Bien sûr. Ces conditions plus que spartiates rendent les soldats davantage vulnérables au combat. Vous savez, c'est assez rare d'avoir à rapatrier des soldats pour raisons sanitaires. Depuis le début des opérations en Centrafrique, j'ai eu connaissance d'une quarantaine de cas. Or, ils doivent faire face à des épisode de guerre intense. On a commencé à traiter l'ennemi aux missiles.
Comment sont suivis les soldats qui rentrent ? Avec l'augmentation des théâtres d'opération, l'armée est-elle équipée pour assurer le suivi psychologique de tous ceux qui en ont besoin ?
Depuis trois ans, les soldats qui reviennent d'Afghanistan passent par un sas de décompression. Pendant deux ou trois jours, ils rencontrent éducateurs et psychologues. Il ne sont pas malades mais c'est nécessaire pour qu'ils puissent faire la part des choses entre ce qu'ils ont vécu sur les théâtres d'opération, le stress auquel ils ont été soumis et l'image qu'il va leur falloir donner à leur famille. La pression psychologique subie en Afghanistan est très forte.
A ma connaissance, ce sas ne concerne pas les soldats qui reviennent du Mali ou de Centrafrique. Les moyens dont l'armée dispose à cet égard ne sont pas énormes.
Les difficultés rencontrées sur les théâtres d'opération plombent-elles également le moral global des troupes qui servent sur base ?

———

**Consigne**.
Poursuivez l'extrait d'entretien sur les soldats en opération en reprenant juste après sa dernière phrase. Les données qui suivent viennent d'une autre source que l'extrait.

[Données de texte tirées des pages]
———

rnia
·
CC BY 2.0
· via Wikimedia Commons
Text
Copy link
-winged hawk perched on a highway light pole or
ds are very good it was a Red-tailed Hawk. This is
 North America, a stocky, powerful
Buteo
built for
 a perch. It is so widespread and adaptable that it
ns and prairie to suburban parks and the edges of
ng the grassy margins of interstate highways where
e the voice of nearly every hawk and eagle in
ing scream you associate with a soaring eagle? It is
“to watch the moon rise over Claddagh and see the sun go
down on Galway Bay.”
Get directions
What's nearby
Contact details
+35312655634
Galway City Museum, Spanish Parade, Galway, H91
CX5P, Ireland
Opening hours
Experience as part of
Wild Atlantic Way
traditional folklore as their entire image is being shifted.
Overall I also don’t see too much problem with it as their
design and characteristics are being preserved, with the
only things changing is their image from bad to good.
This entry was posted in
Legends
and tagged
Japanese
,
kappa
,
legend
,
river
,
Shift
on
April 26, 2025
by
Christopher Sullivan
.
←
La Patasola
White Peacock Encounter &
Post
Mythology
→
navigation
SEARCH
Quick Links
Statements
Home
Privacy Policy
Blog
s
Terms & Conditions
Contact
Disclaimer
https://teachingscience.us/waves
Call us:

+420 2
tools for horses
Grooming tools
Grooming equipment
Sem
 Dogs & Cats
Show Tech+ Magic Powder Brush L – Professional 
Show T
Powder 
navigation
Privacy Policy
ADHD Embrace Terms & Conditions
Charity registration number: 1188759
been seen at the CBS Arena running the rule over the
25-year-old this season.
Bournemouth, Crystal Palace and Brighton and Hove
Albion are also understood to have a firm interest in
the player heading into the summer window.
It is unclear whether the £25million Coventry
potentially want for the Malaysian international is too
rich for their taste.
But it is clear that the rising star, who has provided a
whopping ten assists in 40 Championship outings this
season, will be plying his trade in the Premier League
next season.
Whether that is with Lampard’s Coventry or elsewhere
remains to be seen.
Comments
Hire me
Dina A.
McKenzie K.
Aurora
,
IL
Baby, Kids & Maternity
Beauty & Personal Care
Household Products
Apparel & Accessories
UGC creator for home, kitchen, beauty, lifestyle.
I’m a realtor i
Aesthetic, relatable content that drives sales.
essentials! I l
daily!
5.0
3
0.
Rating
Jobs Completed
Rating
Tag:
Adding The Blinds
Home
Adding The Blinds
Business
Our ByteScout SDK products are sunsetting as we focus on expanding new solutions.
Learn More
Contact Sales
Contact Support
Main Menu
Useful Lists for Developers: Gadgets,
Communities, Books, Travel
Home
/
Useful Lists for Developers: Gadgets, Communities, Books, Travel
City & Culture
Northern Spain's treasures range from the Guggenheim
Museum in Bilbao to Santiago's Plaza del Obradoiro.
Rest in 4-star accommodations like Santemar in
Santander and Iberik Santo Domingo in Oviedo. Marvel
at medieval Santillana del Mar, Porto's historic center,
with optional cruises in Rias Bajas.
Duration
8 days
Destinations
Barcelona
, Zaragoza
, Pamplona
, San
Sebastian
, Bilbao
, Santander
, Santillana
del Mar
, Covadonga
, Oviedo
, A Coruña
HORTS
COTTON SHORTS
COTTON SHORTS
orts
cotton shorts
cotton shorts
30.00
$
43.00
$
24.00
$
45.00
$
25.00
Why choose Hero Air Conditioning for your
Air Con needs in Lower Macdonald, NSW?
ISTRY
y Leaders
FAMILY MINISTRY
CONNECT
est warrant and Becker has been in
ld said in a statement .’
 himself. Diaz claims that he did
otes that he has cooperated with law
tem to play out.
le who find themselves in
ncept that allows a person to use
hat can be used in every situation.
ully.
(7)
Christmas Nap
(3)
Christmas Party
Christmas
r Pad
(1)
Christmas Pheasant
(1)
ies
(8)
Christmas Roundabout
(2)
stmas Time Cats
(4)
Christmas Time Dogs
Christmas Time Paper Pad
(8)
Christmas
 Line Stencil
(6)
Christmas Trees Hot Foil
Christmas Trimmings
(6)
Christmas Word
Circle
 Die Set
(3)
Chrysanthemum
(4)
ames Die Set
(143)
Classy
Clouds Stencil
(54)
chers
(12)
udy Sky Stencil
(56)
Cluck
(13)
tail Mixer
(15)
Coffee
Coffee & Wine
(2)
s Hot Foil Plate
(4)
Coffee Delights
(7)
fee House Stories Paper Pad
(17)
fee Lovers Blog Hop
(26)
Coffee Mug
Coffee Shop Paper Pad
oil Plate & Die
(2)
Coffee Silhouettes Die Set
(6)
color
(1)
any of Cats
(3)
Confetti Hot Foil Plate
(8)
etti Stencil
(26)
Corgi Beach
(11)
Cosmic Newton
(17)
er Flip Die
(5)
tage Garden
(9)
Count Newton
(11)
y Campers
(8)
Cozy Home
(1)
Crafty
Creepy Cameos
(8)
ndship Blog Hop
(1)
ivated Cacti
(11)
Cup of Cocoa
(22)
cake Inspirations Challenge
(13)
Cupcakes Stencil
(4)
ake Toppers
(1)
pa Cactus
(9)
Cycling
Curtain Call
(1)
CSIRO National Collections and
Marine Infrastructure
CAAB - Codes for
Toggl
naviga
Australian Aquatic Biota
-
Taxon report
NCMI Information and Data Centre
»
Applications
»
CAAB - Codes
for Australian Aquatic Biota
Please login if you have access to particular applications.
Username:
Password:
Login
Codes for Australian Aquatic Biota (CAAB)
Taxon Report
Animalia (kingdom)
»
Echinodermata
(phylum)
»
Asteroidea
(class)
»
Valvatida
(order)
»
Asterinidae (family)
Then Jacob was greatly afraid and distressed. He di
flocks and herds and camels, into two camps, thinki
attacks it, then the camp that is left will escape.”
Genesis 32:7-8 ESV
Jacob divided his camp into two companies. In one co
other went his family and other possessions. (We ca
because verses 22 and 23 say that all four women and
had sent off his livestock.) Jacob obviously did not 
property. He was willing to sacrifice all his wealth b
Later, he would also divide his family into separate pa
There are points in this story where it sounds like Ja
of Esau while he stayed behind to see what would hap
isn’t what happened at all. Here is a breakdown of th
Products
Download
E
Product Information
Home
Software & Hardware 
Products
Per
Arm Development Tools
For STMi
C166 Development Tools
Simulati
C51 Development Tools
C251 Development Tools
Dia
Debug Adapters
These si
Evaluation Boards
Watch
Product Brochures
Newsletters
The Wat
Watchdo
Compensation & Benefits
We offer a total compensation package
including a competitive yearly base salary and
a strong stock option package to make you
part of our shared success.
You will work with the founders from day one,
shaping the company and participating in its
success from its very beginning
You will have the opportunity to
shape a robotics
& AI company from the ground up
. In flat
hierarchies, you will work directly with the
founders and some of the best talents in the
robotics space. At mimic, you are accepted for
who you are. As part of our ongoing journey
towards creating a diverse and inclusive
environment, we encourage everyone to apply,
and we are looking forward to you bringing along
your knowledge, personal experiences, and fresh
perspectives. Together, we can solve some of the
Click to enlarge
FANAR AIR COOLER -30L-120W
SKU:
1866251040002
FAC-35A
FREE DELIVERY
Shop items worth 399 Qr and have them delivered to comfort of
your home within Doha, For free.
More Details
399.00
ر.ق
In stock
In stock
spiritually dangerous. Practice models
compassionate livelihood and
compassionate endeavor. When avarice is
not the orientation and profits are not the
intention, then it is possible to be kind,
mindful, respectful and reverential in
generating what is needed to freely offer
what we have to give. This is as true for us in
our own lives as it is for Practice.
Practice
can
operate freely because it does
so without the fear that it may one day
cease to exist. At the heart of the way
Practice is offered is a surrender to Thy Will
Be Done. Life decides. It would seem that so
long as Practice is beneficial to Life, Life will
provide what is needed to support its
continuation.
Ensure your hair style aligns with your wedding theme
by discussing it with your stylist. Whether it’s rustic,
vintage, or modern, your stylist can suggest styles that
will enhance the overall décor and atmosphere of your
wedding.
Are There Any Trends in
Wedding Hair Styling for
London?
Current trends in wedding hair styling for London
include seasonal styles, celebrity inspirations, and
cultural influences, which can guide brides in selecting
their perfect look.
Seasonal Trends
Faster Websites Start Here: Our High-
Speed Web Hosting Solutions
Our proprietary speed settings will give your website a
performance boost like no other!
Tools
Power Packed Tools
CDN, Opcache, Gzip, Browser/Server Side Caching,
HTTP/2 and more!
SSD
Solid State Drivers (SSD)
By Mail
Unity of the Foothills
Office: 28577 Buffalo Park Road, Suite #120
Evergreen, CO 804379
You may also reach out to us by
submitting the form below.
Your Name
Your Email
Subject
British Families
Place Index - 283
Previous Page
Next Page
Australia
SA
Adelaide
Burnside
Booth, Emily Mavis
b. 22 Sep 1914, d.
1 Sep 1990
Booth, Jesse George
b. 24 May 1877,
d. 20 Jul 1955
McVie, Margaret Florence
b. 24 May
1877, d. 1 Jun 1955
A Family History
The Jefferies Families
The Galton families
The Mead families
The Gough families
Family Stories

———

**Corrigé**.
Comprenez-moi bien, les soldats n'ont pas pour habitude de se plaindre. Il sont satisfaits de partir en opération et font leur travail. Mais les militaires dans leur ensemble sont soucieux de voir les conditions dans lesquelles on leur demande de travailler depuis plusieurs années. Et la loi de programmation militaire ne laisse aucun doute sur les temps difficiles qui nous attendent.
Quelle est la position des états-majors ? Sont-ils préoccupés ? Le ministère a-t-il conscience du problème ?
Les chefs présents sur les terrains d'opération actuels ont un très grand sens des responsabilités. Les informations remontent. Je pense que le ministère et les états-majors font ce qu'ils peuvent pour tenter d'améliorer la situation, de trouver du matériel.
Quand l'éventualité de nouvelles coupes dans le budget a fuité dans la presse début mai, le ministre de la Défense a vivement mis en garde le Premier ministre et les chefs d'états-majors des trois armées ainsi que le chef d'état-major des armées ont menacé de démissionner...
C'est la première fois que des officiers en poste menacent de démissionner. Il s'agit d'un avertissement sérieux car ces personnes viennent de prendre leurs fonctions, elles ne sont pas à quelques mois de la retraite. Pour elles, démissionner serait un réel sacrifice. Le général de Villiers, le chef d'état-major des armées, a bien conscience de la dangerosité de la situation.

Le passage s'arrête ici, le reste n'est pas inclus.